FIn de semaine, les heures accumulées de travail pèsent sur mon esprit, mais je remonte cette avenue au gré des feux tricolores. Quelques voitures immobiles, un camion en pleine livraison, des bus arrêtés, des taxis pressés ou au contraire à la traîne, je me faufile, j'avance, je stoppe, je repars vers un autre point d'arrêt. Le soleil est là, encore un peu timide, mais il chauffe mon corps derrière le pare-brise, j'ouvre la vitre pour l'avoir en direct sur ma peau. Des bises de chaleur douce.
Une large avenue, des platanes, des trottoirs avec des touristes et des personnes en quête d'un métro, la prochaine bouche doit être là-bas. D'ailleurs sur ma gauche, un parc, des arbres, des arbustes au jaune intense, des fleurs, des enfants et leurs nounous, les cris, de la joie, le printemps s'installe sans y croire. J'avance, non, pas vraiment, j'attends que les deux flux se croisent, et surtout s'échappe de ce noeud à droite. Des camions blancs, un peu de monde, de loin, il me semble apercevoir de larges zones blanches. Je redémarre, des réflecteurs de cinéma, du monde, la raison de ce bouchon supplémentaire. Alors je renonce à toute colère, elle serait vaine, une fatigue inutile, je succombe à un instant de zénitude en comptant les gambettes libres, les jupes et les robes, parmi le flot de jeans.
Et là entre deux camions, une créature, des personnes autour d'elle lui parlent, elle avance à petits pas, sur les pavés avec ses ballerines vertes. Délicate dans ce brouhaha de ville démoniaque, a-t-elle un antidote contre cette vague continue de mouvements. La mannequin s'arrête, boit en écoutant une femme habillée tout en noir, avec des écouteurs, des bras qui parlent pour elle.

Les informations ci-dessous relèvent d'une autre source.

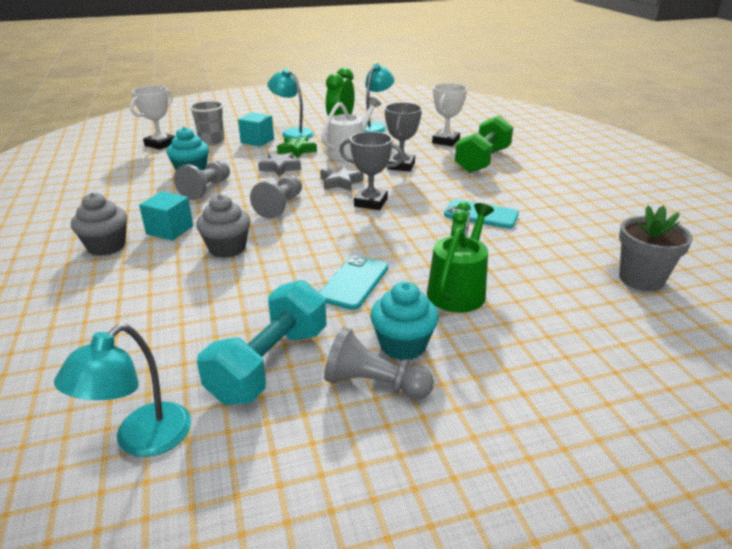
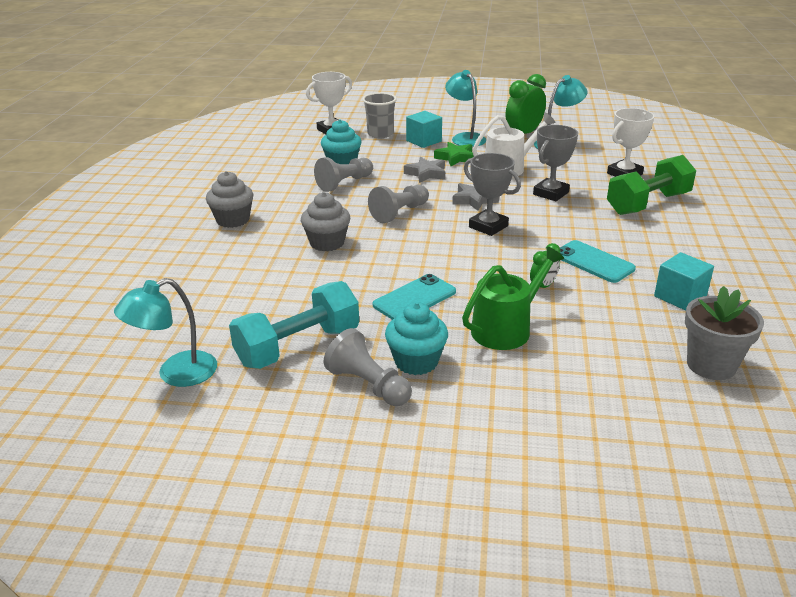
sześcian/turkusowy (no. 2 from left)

Ralenti involontaire d'un bouchon bien réel, je rentre dans cette bulle, un tournage, une publicité pour un grand couturier français, une voiture bleue, des années soixante, un jeune homme qui attend assis sur l'aille. Des caméras, des photographes, des assistants, des vigiles, des passants immobiles, des faux passants actifs qui répètent un arrière-plan neutre. Tout est en place pour un ultime passage. Moi, je regarde la pub, à défaut de pouvoir rouler en cette fin d'après-midi. J'oublies la route, je l'observe avec son détachement si naturel, cette pression sur de si belles épaules. Un top vert olive, une robe, non une longue jupe printanière, des fleurs, des couleurs, du soleil. Elle respire, le silence soudainement, elle repart vers le bolide bleu.
"Moteur !"
Je redémarre, elle dans mon rétroviseur.